What’s the Munich Secession? Basically just a spat among young artists and older gallerists in several European cities during the 1890s. Danzker organized a Frye show on that topic in 2009, when she defined the Secession as a “break-away from the conventions of 19th-century salon painting and salon-style exhibitions. For the first time, art works were presented on light colored walls, with space between them, so that viewers could concentrate on a single art work rather than be distracted by a multitude of other paintings hanging above and below.” Put differently, while not an end to group shows, the artist was allowed to shine beyond his school. The notion of the heroic individual vision, echoing Wagner and Nietzsche, coincided with the whole fulsome barrel of German Romanticism about to burst upon the sharp edge of the 20th century. On the other side, Stuck and his peers were tentatively tipping into notions of Darwin, Freud, science, and a world without God.

Today, says Danzker, she feels differently about Stuck than when she was running the Villa Stuck from 1992–2007. “He had eluded me,” she said at the October press launch. “I swore I’d never organize a Franz von Stuck exhibition again.” And yet here she was, doing just that, after editing a fresh new catalog for the show, which includes more than 100 works and supporting materials from the artist and his atelier. (Stuck was also a furniture designer and, with his wife, an avid photographer.) Danzker now labels Stuck a Symbolist, a term usually with French artists of his day—a somewhat more forward-looking crowd.

To my eye, at least, Stuck never leaves the past behind. His subjects are generally Biblical and mythological (some specifically German, like the alarmingly phantasmagoric sky hunters in Wild Chase). Most of his canvases are gloomy and dark, their light refracted as through an inky prism. They’re more sepulchral than sunny. Christ on his back in the 1891 Pieta, with Mary weeping over his body (which Stuck modeled on himself), is more morgue study than inspirational scene. The glowing eyes of Lucifer—raised above the picture surface—give the painting a vortex-like power, suggesting the hypnotic color whorls of Turner or Munch.

Stuck’s crisp posters and pamphlets for the Munich Secession, made before his fame as a painter, show the firm hand of a young draftsman who prefers the Hellenic to the Gothic. Orpheus plucking a red lyre, surrounded by adoring animals, has a pagan strangeness. All the fighting Greek gods and battling fauns are consonant with the German notion of kampf.  Whether it’s Wagner or Nietzsche or you-know-who to follow, there’s a romantic/ historical reverence for battle and bloodsport. That was simply the zeitgeist of Stuck’s Germany, and he can’t be indicted for it now.

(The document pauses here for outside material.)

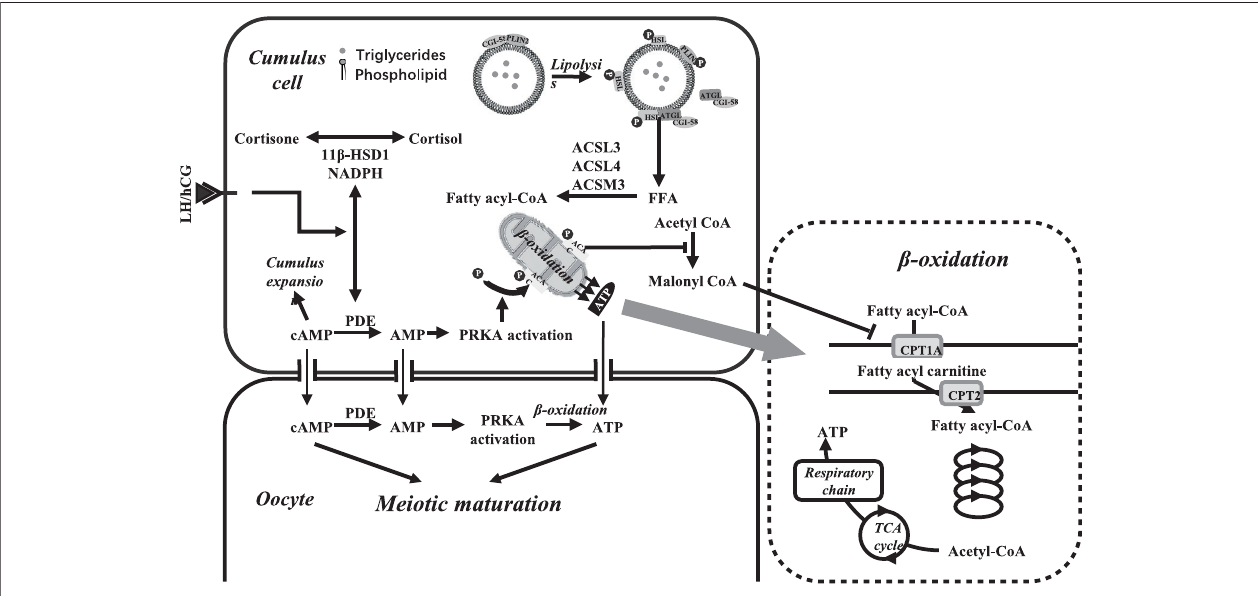
FIGURE 1 | Triglyceride breakdown and fatty acid oxidation in oocyte and cumulus cells. Triglyceride breakdown: In the presence of hormones or fatty acids, phosphorylated PLIN loses the protection on triglycerides and the binding capacity on CGI-58, thus activating HSL and ATGL and promoting lipolysis. Fatty acid oxidation:InthepresenceofLHorhCG,11 β -HSD1inthecumuluscellsofpreovulatoryfolliclescatalyzescorticosteroneintoactivecortisol.ActivatedPDEpromotesthe decomposition of cAMP, thereby promoting cumulus expansion. PRKA is activated by the AMP phosphorylate and inactive ACAC, which then downregulate the conversion of acetyl CoA to malonyl CoA and promote β -oxidation. cAMP and AMP can also be transported into oocytes via gap-junction, thus promoting meiotic maturation together with the ATP from cumulus cells and β -oxidation in oocytes. The pathway in the dotted line box showed the process of β -oxidation.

Born a miller’s son, Stuck only received the aristocratic “von” late in life; he jumped class about the same time that the old class distinctions were fading. He’s one of those transitional, fin de siecle artists who carried his key themes and references into the new age of airplanes, telephones, and silent movies. Yet he never seemed to enter that modern world. Photos, sadly not in color, show the elaborate architecture and furnishings of Stuck’s home (later to become the Villa Stuck museum), impeccably dressed in the raiments of the past. There are traces of Art Nouveau, but that’s about as far forward as Stuck’s aesthetic progressed. His students, notably Klee and Kandinsky, would become citizens of the new century, with Stuck a specter of the past, like his riders in the sky.